VACS participants, without CVD at baseline (first clinical visit after 4/1/2003) were included. The total bilirubin from clinical labs closest to baseline was categorized into quartiles. HF and AMI were assessed using VA, VA Fee For Service and Medicare ICD-9 codes. Participants were followed until first HF or AMI, death, last VA encounter or 12/31/2011. Cox regression was used to estimate HF/AMI risk adjusting for baseline confounders including HIV and hepatitis C, demographics, Framingham CVD risk factors, and substance abuse/dependence. Analyses restricted to HIV+ participants were further adjusted for HIV viremia and ATV use.

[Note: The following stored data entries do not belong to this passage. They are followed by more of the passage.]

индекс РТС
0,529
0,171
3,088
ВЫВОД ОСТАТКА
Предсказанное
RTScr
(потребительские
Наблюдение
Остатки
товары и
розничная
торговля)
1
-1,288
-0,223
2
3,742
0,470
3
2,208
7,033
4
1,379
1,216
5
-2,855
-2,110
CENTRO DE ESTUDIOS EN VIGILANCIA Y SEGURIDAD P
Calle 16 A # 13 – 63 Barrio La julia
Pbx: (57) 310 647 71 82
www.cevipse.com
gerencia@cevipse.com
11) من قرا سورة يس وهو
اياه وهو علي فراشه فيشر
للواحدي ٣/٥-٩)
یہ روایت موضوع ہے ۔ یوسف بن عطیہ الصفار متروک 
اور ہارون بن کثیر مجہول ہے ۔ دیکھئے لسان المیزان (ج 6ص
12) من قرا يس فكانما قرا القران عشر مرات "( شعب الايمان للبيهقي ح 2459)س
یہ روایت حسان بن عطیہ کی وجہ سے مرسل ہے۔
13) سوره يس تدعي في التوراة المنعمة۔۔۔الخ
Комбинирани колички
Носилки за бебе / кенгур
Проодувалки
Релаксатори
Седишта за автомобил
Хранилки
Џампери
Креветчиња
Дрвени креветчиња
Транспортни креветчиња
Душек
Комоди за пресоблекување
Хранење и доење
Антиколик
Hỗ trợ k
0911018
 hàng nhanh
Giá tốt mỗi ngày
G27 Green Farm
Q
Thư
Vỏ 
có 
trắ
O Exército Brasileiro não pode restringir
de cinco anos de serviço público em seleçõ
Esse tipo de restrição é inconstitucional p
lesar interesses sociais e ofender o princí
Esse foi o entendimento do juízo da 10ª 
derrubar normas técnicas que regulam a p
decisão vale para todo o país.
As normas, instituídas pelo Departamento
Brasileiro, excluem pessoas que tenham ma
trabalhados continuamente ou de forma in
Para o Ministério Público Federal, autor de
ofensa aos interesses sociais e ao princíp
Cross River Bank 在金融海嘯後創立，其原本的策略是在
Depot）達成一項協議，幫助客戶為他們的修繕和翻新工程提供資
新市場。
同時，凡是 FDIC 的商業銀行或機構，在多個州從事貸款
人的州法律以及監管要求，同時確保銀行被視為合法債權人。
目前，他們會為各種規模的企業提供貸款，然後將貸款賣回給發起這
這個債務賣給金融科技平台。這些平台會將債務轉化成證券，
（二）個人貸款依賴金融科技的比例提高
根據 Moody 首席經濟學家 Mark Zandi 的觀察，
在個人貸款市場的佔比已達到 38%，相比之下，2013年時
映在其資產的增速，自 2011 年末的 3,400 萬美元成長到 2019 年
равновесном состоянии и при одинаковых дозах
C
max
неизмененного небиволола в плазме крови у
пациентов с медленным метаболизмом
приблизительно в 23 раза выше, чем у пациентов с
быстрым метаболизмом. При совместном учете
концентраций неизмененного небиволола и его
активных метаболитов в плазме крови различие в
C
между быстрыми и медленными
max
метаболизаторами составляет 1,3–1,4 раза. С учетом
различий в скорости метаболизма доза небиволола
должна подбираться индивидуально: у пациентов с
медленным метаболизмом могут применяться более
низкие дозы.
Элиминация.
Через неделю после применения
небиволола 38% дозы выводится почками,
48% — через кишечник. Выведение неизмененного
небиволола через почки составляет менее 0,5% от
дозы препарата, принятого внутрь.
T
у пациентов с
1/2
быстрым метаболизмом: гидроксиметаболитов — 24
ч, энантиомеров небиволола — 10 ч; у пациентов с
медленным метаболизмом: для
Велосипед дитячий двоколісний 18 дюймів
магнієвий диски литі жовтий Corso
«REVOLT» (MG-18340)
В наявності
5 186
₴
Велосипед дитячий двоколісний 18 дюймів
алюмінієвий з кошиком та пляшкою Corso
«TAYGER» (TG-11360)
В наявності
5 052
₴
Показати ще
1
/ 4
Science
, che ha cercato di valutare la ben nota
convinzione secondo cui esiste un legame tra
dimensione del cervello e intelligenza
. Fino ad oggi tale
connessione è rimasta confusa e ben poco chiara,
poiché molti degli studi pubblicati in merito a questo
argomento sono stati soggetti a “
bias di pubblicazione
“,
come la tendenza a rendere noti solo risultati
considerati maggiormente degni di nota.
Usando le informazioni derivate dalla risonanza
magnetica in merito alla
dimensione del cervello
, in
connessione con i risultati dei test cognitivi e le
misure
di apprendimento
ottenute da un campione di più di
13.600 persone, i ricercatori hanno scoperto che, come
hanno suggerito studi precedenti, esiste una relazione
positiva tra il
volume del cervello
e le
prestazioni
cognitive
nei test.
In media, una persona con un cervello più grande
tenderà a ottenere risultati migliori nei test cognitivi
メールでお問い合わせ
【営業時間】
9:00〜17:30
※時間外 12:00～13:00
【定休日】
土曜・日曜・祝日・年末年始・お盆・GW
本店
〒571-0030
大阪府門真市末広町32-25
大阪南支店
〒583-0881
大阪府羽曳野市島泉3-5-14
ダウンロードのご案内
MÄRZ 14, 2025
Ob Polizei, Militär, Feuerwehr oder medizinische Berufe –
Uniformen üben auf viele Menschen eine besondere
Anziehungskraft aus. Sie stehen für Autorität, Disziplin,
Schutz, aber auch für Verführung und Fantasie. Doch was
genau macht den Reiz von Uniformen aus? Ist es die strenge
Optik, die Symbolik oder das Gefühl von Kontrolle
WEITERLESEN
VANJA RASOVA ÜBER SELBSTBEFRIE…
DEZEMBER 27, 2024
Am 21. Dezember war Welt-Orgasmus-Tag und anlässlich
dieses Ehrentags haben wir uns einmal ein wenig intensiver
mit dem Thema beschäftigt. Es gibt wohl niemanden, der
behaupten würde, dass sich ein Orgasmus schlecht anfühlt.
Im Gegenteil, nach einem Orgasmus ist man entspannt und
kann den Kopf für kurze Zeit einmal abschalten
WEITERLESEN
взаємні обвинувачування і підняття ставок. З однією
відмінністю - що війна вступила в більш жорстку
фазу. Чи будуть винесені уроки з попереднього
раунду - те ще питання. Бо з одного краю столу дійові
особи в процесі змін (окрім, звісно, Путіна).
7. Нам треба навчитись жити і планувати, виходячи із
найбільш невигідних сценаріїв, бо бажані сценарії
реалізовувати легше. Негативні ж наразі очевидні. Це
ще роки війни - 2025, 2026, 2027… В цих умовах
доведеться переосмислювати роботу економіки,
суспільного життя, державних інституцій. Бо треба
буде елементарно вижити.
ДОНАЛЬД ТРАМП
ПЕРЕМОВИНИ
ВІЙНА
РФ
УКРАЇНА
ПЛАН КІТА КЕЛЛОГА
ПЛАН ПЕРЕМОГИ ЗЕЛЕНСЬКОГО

There were 96,373 participants; mean age was 49 years, 48% were African American, and 97% were men. There were 3,844 incident HF events (median follow up 6.9 years) and 1,932 incident AMI events over (median follow up 7.4 years). Among the HIV+ participants with bilirubin >75th percentile (≥0.9 mg/dL), 9% were on ATV compared to 3%, with bilirubin <25th percentile (<0.04 mg/dL). In unadjusted models, bilirubin was inversely associated with HF and AMI risk. After adjusting for CVD risk factors, higher bilirubin was associated with a lower hazard ratio (HR) for HF and AMI (Table). When the same model included only HIV+ participants (N=30,425), results persisted for HF and similar but non-significant associations were observed for AMI. Death rates were highest in the lowest and highest bilirubin quartiles.
VACS participants with elevated bilirubin had lower risk of incident HF and AMI events after adjusting for known risk factors. This association persisted for HF among HIV+ people but was attenuated for AMI. Future studies, should investigate how this apparently protective effect of elevated bilirubin may be harnessed to reduce CVD risk or improve CVD risk estimation among HIV+ people.